The Basic Resources index, which includes mining and steel companies, was a standout gainer, up 6.3 percent at its highest level since mid-October.
Steelmaker ArcelorMittal rose 7 percent and among miners BHP Billiton gained 4.8 percent, Rio Tinto added 6.5 percent and Vedanta Resources surged 7.8 percent.
"Metals & mining remain the best avenue to gain exposure to a variety of themes: steepening yield curves, rebound in manufacturing activity, sustained Chinese and EM growth, global asset reflation, weakening dollar," JPMorgan said in a note.
China's official purchasing managers' index (PMI) in May recorded its third straight month above the mark of 50 that separates expansion from contraction, fuelling optimism that the worst of the global downturn may be over.
Oil producers also tracked firmer crude prices, with BP, Royal Dutch Shell and Total rising 1.6 percent to 2.4 percent.
In the euro zone, manufacturing PMI rose to a seventh-month high of 40.7, up from 36.8 in April and just above the flash reading and economists' expectations for it to hit 40.5.
Across Europe, with trading volumes reduced by public holidays in some countries, Britain's FTSE 100 index was up 1.6 percent, Germany's DAX gained 3.1 percent and the French CAC 40 added 2.3 percent.

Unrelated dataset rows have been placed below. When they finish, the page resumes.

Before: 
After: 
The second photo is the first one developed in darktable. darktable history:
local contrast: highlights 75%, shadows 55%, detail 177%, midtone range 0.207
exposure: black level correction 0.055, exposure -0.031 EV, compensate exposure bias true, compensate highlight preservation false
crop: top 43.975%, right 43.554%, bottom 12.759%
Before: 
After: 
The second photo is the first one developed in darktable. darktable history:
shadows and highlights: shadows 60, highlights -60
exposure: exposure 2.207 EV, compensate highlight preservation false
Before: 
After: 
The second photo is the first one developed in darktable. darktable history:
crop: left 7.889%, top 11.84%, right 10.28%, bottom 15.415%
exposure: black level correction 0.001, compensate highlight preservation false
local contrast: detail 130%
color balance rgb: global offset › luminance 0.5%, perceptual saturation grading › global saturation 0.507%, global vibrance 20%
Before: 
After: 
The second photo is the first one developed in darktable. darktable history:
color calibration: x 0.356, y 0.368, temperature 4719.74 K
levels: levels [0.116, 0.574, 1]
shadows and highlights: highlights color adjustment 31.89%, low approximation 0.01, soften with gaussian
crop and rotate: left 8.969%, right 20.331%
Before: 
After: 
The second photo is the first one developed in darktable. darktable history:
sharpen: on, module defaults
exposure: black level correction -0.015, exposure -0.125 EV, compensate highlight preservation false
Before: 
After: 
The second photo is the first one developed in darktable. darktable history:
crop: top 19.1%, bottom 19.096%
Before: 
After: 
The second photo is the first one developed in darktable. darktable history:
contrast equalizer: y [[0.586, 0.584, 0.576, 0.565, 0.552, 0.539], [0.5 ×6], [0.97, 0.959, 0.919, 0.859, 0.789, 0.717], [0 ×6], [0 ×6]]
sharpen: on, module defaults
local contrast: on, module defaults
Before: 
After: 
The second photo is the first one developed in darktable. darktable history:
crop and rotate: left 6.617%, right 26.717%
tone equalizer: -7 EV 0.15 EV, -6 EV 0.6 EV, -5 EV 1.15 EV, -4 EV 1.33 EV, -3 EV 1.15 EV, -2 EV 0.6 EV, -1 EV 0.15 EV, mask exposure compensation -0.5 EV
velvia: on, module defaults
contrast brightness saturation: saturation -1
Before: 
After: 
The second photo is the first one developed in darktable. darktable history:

U.S. stock index futures also rose, pointing to a higher Wall Street open.
UBS reversed its regional preferences between the United States and Europe, upgrading European equities to "overweight" from "underweight" and downgrading U.S. shares to "underweight" from "overweight.
"At the same time that valuations gap has widened, fundamental differences have begun to narrow. Growth expectations, in GDP and earnings, may start to turn higher in Europe," the broker said in a report.
"Moreover, profitability gaps have narrowed, suggesting a smaller premium U.S. valuation may be warranted. Finally, the policy response to financial crisis and recession in Europe appears to have caught up."
AUTOS, BANKS CHARGING HIGHER
European auto shares were higher, with the DJ STOXX European sector index up 4.8 percent, after U.S. government officials said carmaker General Motors would file for bankruptcy later in the day.
Peugeot surged 7.5 percent, also boosted by a price target hike from Credit Suisse, while Renault advanced 6.4 percent and BMW rose 4.6 percent.
Daimler soared 6 percent after Banc of America-Merrill Lynch added the Germany luxury carmaker to its "Europe 1" list.
Banks were another top performing sector, with Societe Generale, Barclays and Banco Santander up 2.4 percent to 5.4 percent.
Air France-KLM was down 0.6 percent. A spokesman for the Paris airports authority said an Air France plane on its way from Brazil to Paris had not arrived and had disappeared from radar screens. The airports authority also said the plane is an Airbus 330-200.
Europe's benchmark index rose 0.7 percent last week. In May, it rose 4 percent, a third straight monthly gain and its best winning streak in two years.
Later in the day investors will focus on the U.S. Institute for Supply Management's (ISM) national factory report for May.
The ISM is forecast to rise to 42.2 from 40.1 in April, according to 68 economists polled by Reuters.